Readings will be posted as PDF’s.

Handy reference books: 1) Molecular Systematics, 2nd ed. (Hillis, Moritz & Mable, eds. 1996, Sinauer) especially Chapter 11 by Swofford et al. on Phylogenetic Inference; 2) Molecular Evolution: A phylogenetic Approach (Page & Holmes 1998, Blackwell); 3) Inferring Phylogenies (Felsenstein 2004, Sinauer).

The course will focus on the basics of molecular systematics theory and practice from the point of view of the data. We will explore the ways in which an understanding of processes of evolution of molecular data can help in the construction of evolutionary trees. Lectures will examine some of the most serious problems in evolutionary tree construction: nucleotide bias, alignment, homoplasy, among-site rate variation, taxon sampling, long branches, big trees, heterogeneous rates of evolution among branches, covarion shifts.

Short Assignments: For each topic a bibliography will be provided including one focal paper for which the PDF will be posted. Each student will need to turn in an outline and a summary of the importance of each focal paper (1-2 pages; 1-2 papers per week). There will be a short "secondary structure alignment assignment" during the semester.

The laboratory will cover basic techniques in molecular systematics from DNA extraction to sequencing, alignment and cloning. This lab will be of interest to both experienced and novice molecular systematists because we will try newly developed kits/techniques and compare them to older ones. Each student will keep a laboratory notebook and hand-in data collected during the course in the form of an alignment, a nexus data file. Various exercises will be performed in laboratory and some will be finished outside of class. These are detailed in the laboratory syllabus.

Minipresentation assignments: Each student will present one 10 minute mini-presentation on a lab technique as described in the lab syllabus; Chris will be available to advise you and point you toward relevant references but use the web search engines and try to do as much as possible on your own. These Powerpoint presentations will be posted on the class website so that in the future, these mini-presentations can be used as a starting point to revise and develop lectures you may teach.

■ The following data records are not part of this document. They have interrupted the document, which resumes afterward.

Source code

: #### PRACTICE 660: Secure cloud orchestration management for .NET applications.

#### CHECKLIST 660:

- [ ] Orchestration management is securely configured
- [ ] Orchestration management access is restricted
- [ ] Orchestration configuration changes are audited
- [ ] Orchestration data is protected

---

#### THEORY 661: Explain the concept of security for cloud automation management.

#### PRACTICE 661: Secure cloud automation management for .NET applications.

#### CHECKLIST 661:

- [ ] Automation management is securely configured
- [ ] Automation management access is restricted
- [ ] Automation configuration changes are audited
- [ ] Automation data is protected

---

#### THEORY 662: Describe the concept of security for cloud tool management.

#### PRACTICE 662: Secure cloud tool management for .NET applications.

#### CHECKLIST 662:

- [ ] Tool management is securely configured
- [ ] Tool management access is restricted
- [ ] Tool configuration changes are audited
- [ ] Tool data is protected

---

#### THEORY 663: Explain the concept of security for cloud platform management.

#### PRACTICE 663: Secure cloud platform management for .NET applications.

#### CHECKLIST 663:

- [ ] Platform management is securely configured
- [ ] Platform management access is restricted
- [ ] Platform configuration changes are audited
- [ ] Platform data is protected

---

The final exam will be a take home test in which each student critiques the first draft of a paper submitted to Systematic Biology and answer pre-specified questions. The answer key will be the actual review containing reviewers, associate editors, and editor’s comments (with permission of authors, reviewers and editors) and a list of critical points.

Monday April 30th: Lab project and notebook due. Take Home FINAL EXAM handed out.

Sunday May 6th: Take home final due.